La France dans la crise européenne de l'asile
L'Union européenne vit une profonde crise du droit d'asile. Aux accusations opposées de laxisme et de rigidité en matière d'immigration, il faut répondre par le portrait d'une France plus hospitalière que la plupart des autres pays, notamment en termes de regroupement familial. Avec des mutations profondes quant aux profils des arrivants et des craintes quant aux capacités d'intégration. L'épuisement de règlements européens insuffisamment contraignants explique des tensions préoccupantes, au sein des frontières nationales et européennes.

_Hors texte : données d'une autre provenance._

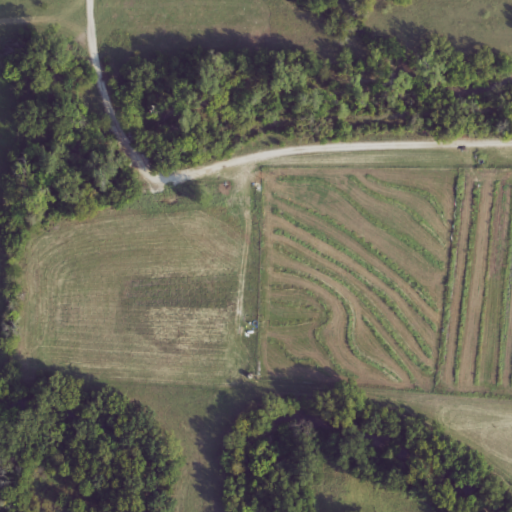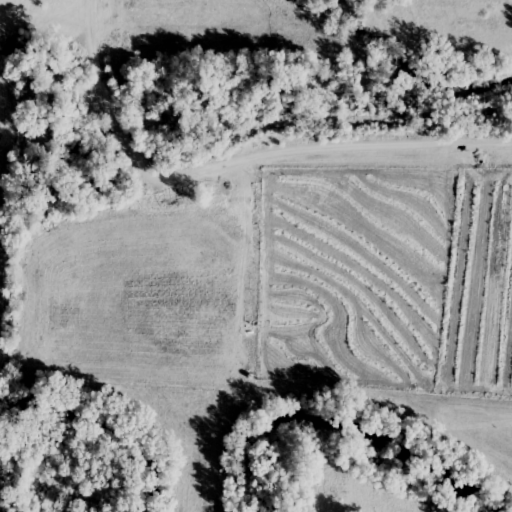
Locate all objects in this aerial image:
road: (238, 157)
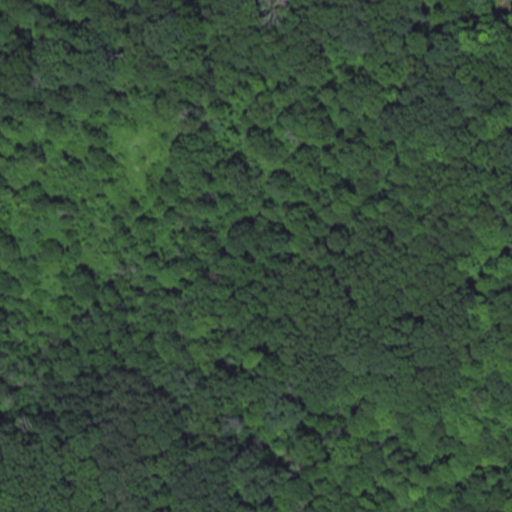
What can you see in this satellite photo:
park: (256, 256)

L'arrivée importante de demandeurs d'asile venant en particulier de Syrie a accentué les fractures entre pays européens en même temps qu'elle pesait sur les équilibres politiques internes aux différents pays. Il en résulte que dans tous les pays les débats se crispent au sujet de l'accueil et de l'intégration.
Dans ce contexte, la France occupe une place singulière. La demande d'asile y a été très inférieure à celle qu'ont connue les pays de langue germanique ou d'Europe du Nord ; et elle n'est pas, du fait de sa position géographique, un pays de première entrée, comme la Grèce, l'Italie ou l'Espagne.
Cette singularité a pu amener chez certains le sentiment que notre pays aurait tourné le dos à l'accueil, alors que d'autres considèrent que trop de personnes arrivent en France. Or, la situation française en Europe pourrait se résumer ainsi : la France n'est pas fermée à l'accueil et demeure un grand pays d'immigration.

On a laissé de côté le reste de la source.